Count how many lines in the data below include "України". Answer with the number only.

**Records from a dataset:**
==*==

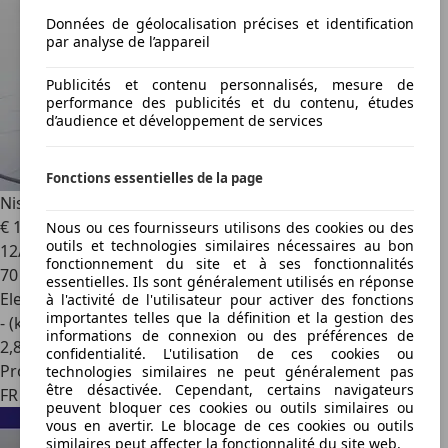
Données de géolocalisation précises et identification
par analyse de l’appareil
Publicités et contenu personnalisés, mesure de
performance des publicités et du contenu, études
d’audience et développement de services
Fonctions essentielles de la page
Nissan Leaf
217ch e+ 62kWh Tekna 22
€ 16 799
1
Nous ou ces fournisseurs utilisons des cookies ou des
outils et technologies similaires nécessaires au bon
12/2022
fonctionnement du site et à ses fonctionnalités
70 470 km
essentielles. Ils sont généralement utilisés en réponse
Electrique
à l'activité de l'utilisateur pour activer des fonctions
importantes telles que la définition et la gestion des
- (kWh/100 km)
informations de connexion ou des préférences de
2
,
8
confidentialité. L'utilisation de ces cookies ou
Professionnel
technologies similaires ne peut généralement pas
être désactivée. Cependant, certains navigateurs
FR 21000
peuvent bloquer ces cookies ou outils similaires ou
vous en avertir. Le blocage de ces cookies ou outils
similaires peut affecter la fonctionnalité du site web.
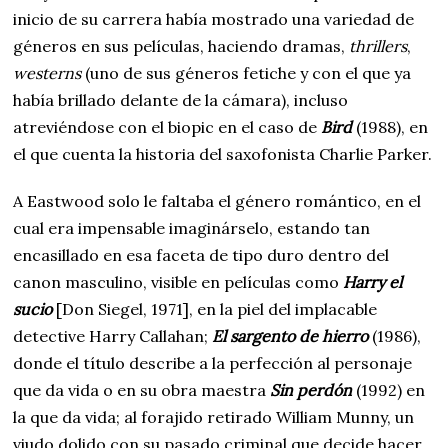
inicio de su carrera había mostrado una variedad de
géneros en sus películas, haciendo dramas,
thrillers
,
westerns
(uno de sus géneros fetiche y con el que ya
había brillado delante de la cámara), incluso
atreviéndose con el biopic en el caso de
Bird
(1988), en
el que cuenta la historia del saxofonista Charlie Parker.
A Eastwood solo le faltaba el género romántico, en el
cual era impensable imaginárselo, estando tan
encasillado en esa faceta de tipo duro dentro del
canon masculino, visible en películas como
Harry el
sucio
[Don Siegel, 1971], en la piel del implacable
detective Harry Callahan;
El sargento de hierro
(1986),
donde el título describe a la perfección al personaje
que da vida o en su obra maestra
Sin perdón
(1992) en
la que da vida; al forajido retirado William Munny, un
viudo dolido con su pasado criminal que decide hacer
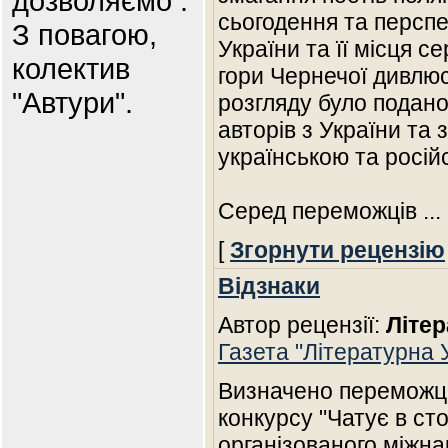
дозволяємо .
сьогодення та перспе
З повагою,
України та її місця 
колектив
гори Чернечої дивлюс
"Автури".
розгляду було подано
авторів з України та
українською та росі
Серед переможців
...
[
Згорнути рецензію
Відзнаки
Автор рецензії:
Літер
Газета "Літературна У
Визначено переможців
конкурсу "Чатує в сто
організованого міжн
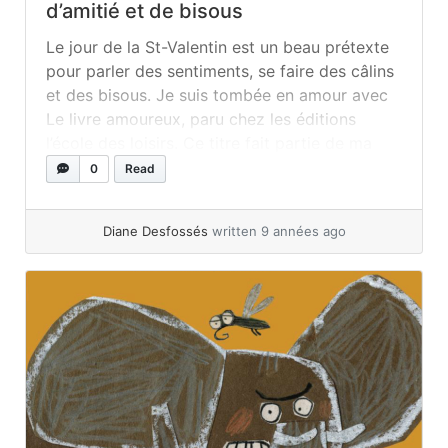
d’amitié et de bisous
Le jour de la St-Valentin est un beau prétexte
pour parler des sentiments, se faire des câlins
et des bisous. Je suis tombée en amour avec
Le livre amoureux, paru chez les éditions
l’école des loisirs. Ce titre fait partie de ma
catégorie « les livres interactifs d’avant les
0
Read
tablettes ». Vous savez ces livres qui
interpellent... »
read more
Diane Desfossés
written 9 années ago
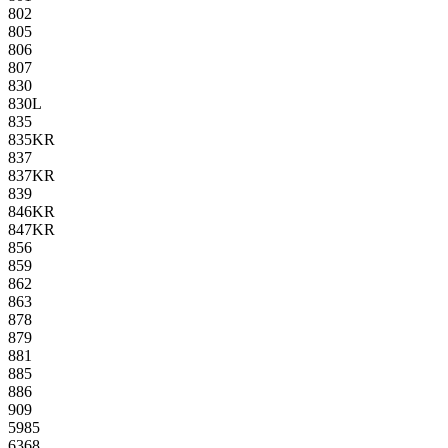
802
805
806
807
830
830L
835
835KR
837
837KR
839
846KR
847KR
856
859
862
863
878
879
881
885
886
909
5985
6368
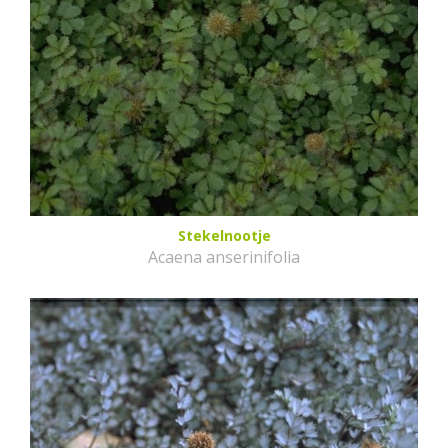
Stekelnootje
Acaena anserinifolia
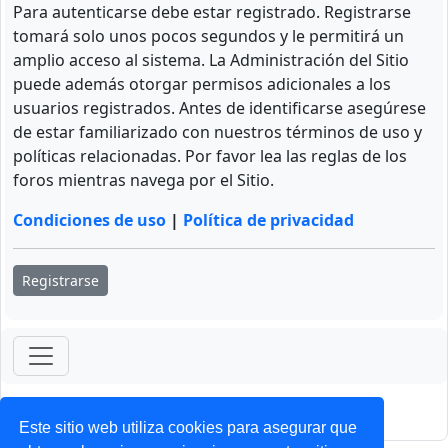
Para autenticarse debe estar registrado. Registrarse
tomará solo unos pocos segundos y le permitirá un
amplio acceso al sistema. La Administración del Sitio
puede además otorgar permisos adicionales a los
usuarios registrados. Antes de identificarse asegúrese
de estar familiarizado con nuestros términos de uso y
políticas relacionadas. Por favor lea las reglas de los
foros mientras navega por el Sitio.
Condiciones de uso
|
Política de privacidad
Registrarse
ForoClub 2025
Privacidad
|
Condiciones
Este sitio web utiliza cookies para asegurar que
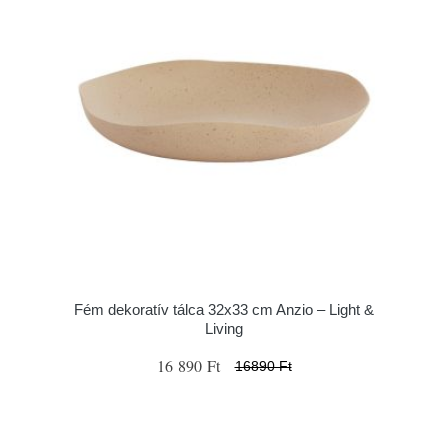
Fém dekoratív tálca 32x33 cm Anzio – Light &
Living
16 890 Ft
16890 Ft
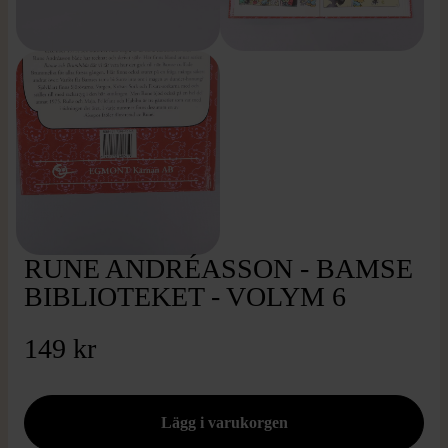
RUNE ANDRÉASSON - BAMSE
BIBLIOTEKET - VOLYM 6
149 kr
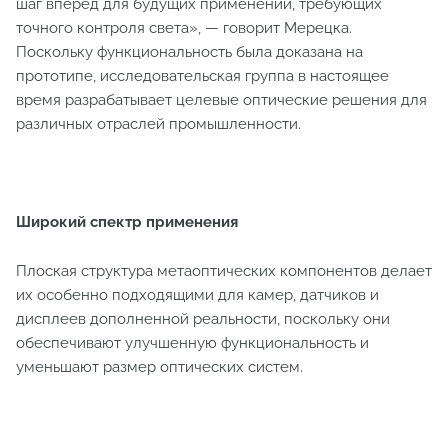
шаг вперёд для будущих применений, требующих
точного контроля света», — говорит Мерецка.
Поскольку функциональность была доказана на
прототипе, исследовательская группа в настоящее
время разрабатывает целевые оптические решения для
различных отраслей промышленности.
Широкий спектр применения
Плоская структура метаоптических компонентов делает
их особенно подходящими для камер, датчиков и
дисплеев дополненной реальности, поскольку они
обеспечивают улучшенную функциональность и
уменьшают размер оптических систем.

==*==

**Solved problem:** 2